Thursday, 30 June 2011

What the doctors think

The British Medical Association is holding its annual representatives' meeting in Cardiff this week. This morning they discussed Motion 305

"That this Meeting:-
i) notes that the significant majority of members of Lord Falconer’s Commission on Assisted Dying are publically in favour of assisted suicide and euthanasia;
ii) supports the BMA’s stance in not giving evidence to the DEMOS Commission on Assisted Dying;
iii) questions the stated impartiality and independence of the Commission on Assisted Dying;
iv) requests the BMA Ethics Committee to make the Association’s opposition to assisted suicide and euthanasia clear to the Commission on Assisted Dying;
v) requests the BMJ
 editorial team to present a balanced and unbiased coverage of the Commission on Assisted Dying."

All five parts were passed by a clear majority on a show of hands. It seems I'm not alone in my opinion of the Falconer "commission". Next week I'm due to try to explain my reasons to BBC TV West. Peter Saunder's blog will give you a full account of the background and implications.

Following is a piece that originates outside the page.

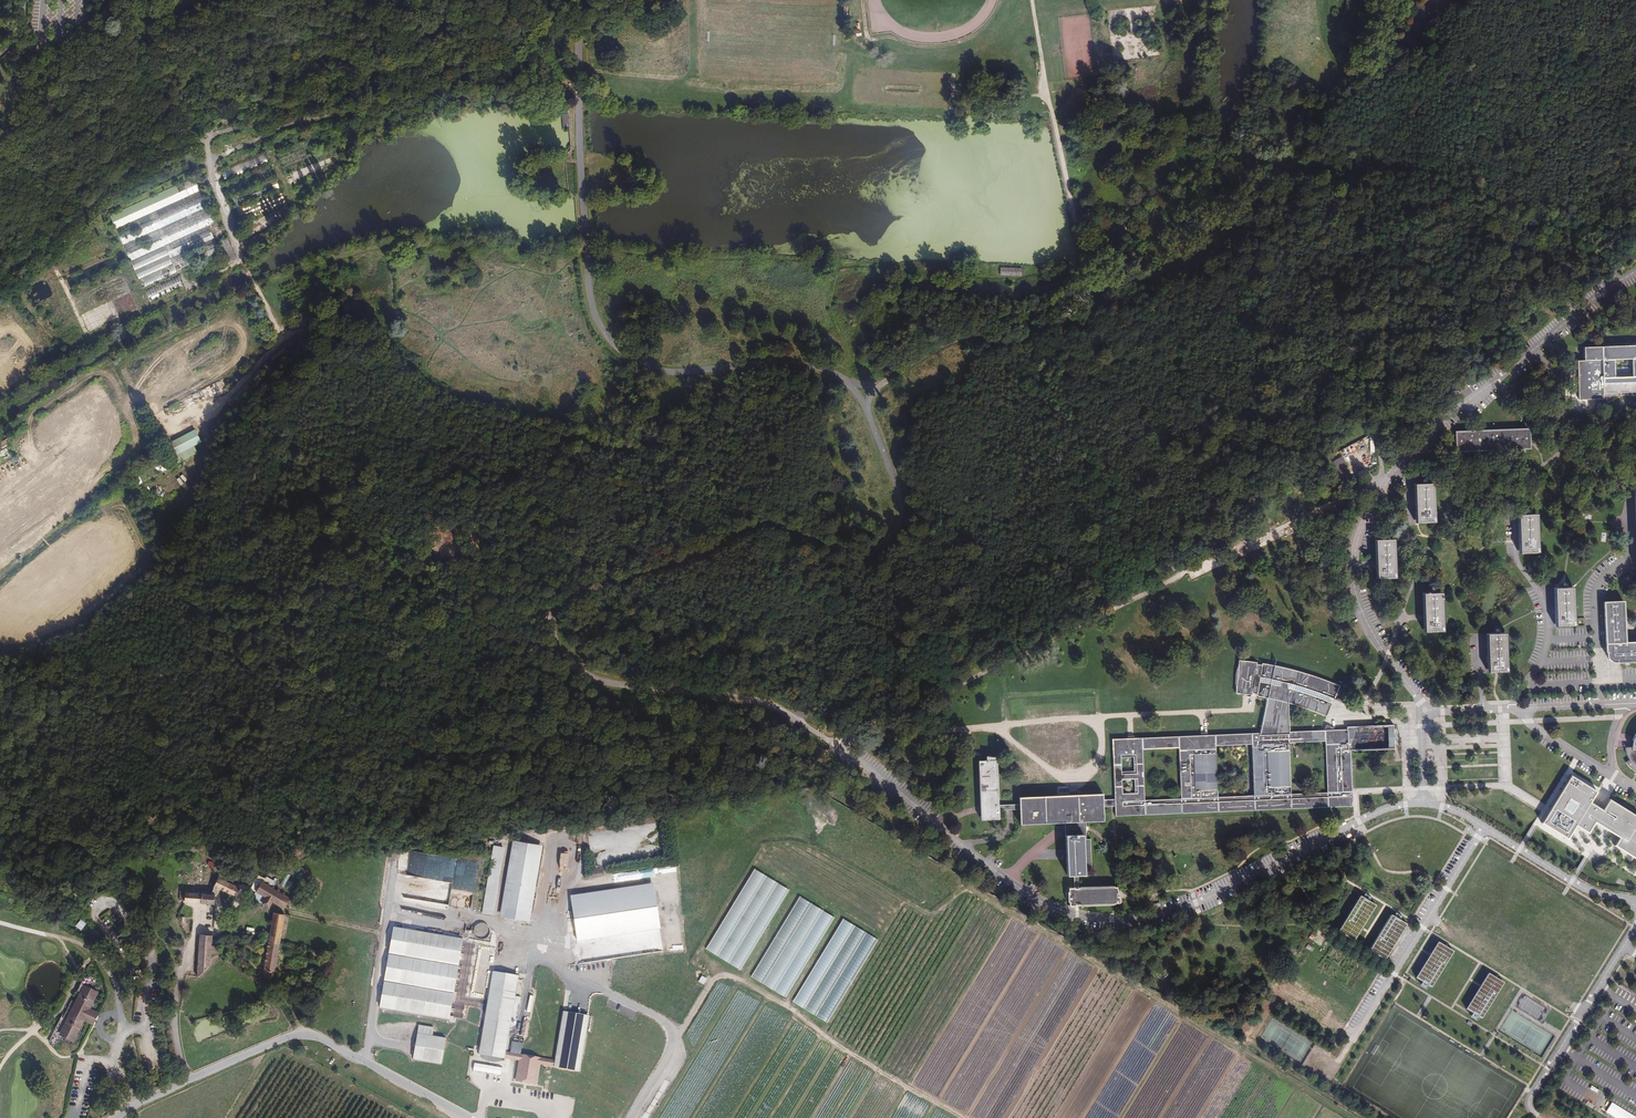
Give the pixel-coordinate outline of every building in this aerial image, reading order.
[(1451,0),(1428,0),(1430,8),(1451,4),(1451,0)] [(269,163),(264,153),(221,171),(225,180),(269,163)] [(275,173),(271,166),(227,183),(230,193),(275,173)] [(286,203),(275,178),(232,195),(241,220),(286,203)] [(224,252),(192,180),(110,217),(148,302),(184,285),(179,272),(224,252)] [(1022,268),(1000,267),(1000,275),(1022,276),(1022,268)] [(1585,359),(1578,359),(1580,399),(1605,398),(1604,394),(1624,394),(1635,394),(1635,344),(1585,346),(1585,359)] [(1453,378),(1458,386),(1467,379),(1461,372),(1453,378)] [(165,409),(169,415),(180,406),(176,401),(165,409)] [(1532,429),(1455,432),(1456,453),(1533,450),(1532,429)] [(194,430),(168,442),(178,463),(198,453),(194,446),(200,443),(194,430)] [(1343,458),(1338,449),(1330,454),(1331,464),(1338,475),(1347,470),(1341,460),(1343,458)] [(1370,452),(1367,449),(1358,453),(1361,457),(1370,452)] [(163,460),(155,467),(161,474),(169,468),(163,460)] [(183,486),(189,480),(184,474),(177,480),(183,486)] [(1414,484),(1416,525),(1435,524),(1433,484),(1424,484),(1414,484)] [(160,488),(152,493),(156,501),(165,495),(160,488)] [(1518,515),(1519,556),(1538,555),(1537,515),(1518,515)] [(1376,541),(1376,580),(1396,579),(1395,541),(1376,541)] [(1575,587),(1555,587),(1556,628),(1575,627),(1575,587)] [(1422,594),(1424,635),(1444,635),(1442,593),(1422,594)] [(1625,645),(1625,632),(1624,601),(1613,602),(1604,602),(1605,634),(1606,653),(1608,653),(1607,659),(1613,664),(1635,663),(1635,644),(1625,645)] [(1486,633),(1488,674),(1498,674),(1508,673),(1507,632),(1498,633),(1486,633)] [(1251,695),(1256,696),(1256,695),(1259,695),(1259,696),(1266,699),(1258,733),(1204,735),(1131,738),(1110,738),(1113,799),(1102,799),(1103,807),(1113,806),(1113,817),(1351,807),(1351,803),(1352,803),(1351,795),(1350,751),(1394,749),(1394,746),(1396,745),(1396,728),(1393,729),(1393,724),(1345,726),(1345,729),(1326,730),(1289,731),(1288,704),(1307,709),(1326,717),(1339,686),(1297,670),(1263,663),(1239,661),(1235,694),(1251,695)] [(1626,748),(1626,751),(1627,755),(1629,760),(1626,763),(1628,767),(1633,770),(1635,772),(1635,733),(1635,734),(1634,737),(1632,741),(1631,747),(1626,748)] [(979,811),(979,820),(989,819),(989,823),(994,823),(994,819),(998,819),(998,811),(1017,810),(1017,804),(998,804),(996,760),(994,760),(994,756),(985,756),(985,761),(977,761),(979,811)] [(1570,775),(1543,819),(1568,835),(1575,822),(1584,827),(1589,830),(1595,820),(1620,835),(1614,844),(1635,857),(1635,826),(1635,825),(1635,814),(1610,798),(1603,809),(1596,805),(1590,801),(1596,791),(1570,775)] [(1017,810),(1018,825),(1063,823),(1077,822),(1103,821),(1102,799),(1102,794),(1081,795),(1017,797),(1017,804),(1017,810)] [(1077,822),(1063,823),(1063,831),(1064,855),(1065,875),(1072,875),(1077,875),(1084,874),(1082,835),(1077,835),(1077,822)] [(541,846),(511,841),(498,917),(528,922),(541,846)] [(503,847),(493,846),(482,912),(492,914),(503,847)] [(618,872),(619,880),(660,875),(661,877),(676,875),(675,866),(618,872)] [(751,868),(707,951),(742,970),(787,887),(751,868)] [(448,910),(451,882),(398,875),(395,899),(417,902),(416,911),(426,913),(427,907),(448,910)] [(1074,905),(1074,907),(1110,905),(1111,904),(1116,904),(1116,897),(1113,897),(1113,894),(1114,894),(1113,888),(1110,887),(1077,888),(1077,875),(1072,875),(1073,888),(1073,889),(1070,889),(1069,888),(1064,889),(1064,893),(1063,893),(1063,902),(1065,902),(1065,907),(1071,907),(1071,905),(1074,905)] [(234,898),(238,889),(216,879),(212,889),(234,898)] [(262,882),(255,895),(265,901),(262,907),(269,910),(272,904),(284,911),(291,898),(274,889),(262,882)] [(652,884),(569,896),(576,942),(658,930),(652,884)] [(213,895),(210,895),(186,893),(185,904),(215,907),(213,895)] [(1361,928),(1375,904),(1370,900),(1360,894),(1338,930),(1346,935),(1354,939),(1361,928)] [(796,896),(752,978),(788,997),(832,914),(796,896)] [(262,971),(276,973),(285,915),(282,915),(271,913),(262,971)] [(1399,920),(1391,916),(1370,950),(1376,954),(1386,960),(1407,925),(1399,920)] [(839,918),(795,1004),(830,1023),(874,936),(839,918)] [(74,926),(80,931),(86,924),(80,919),(74,926)] [(475,926),(473,928),(473,930),(473,933),(474,935),(475,938),(477,939),(480,940),(483,939),(485,938),(487,937),(488,934),(489,932),(488,929),(487,927),(485,925),(483,924),(480,924),(477,924),(475,926)] [(393,927),(379,1006),(448,1022),(462,938),(393,927)] [(1313,930),(1308,937),(1311,939),(1316,932),(1313,930)] [(206,934),(200,933),(196,976),(211,964),(212,954),(221,954),(222,945),(213,944),(214,936),(206,934)] [(1446,947),(1437,941),(1416,977),(1424,982),(1432,987),(1454,951),(1446,947)] [(488,988),(478,1054),(484,1054),(486,1059),(489,1061),(493,1062),(497,1060),(499,1057),(506,1058),(507,1052),(517,992),(520,976),(491,971),(488,988)] [(1496,979),(1487,974),(1474,995),(1466,1008),(1475,1013),(1482,1018),(1503,984),(1496,979)] [(701,975),(698,981),(704,985),(707,978),(701,975)] [(98,993),(81,986),(53,1037),(73,1044),(82,1023),(94,1028),(100,1016),(90,1011),(98,993)] [(554,1060),(553,1066),(580,1071),(589,1014),(562,1009),(554,1060)] [(446,1037),(418,1032),(414,1060),(441,1064),(446,1037)] [(554,1060),(507,1052),(506,1058),(518,1060),(514,1081),(536,1085),(539,1064),(553,1066),(554,1060)]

You'll be surprised, perhaps, to know that the BBC haven't yet reported this, though they did headline the doctors' opposition to changing the clocks to double summertime. I probably don't need to comment further.

In order to be even-handed though, I did think that Evan Davis on the Today Programme give Cabinet Minister, Francis Maude, an appropriately rigorous cross-examination about public service pensions (2 hrs 11 min in), pointing out that the annual cost of them was set to decrease by 25% in the next few decades. The minister seemed not to have been as well briefed as he might have been.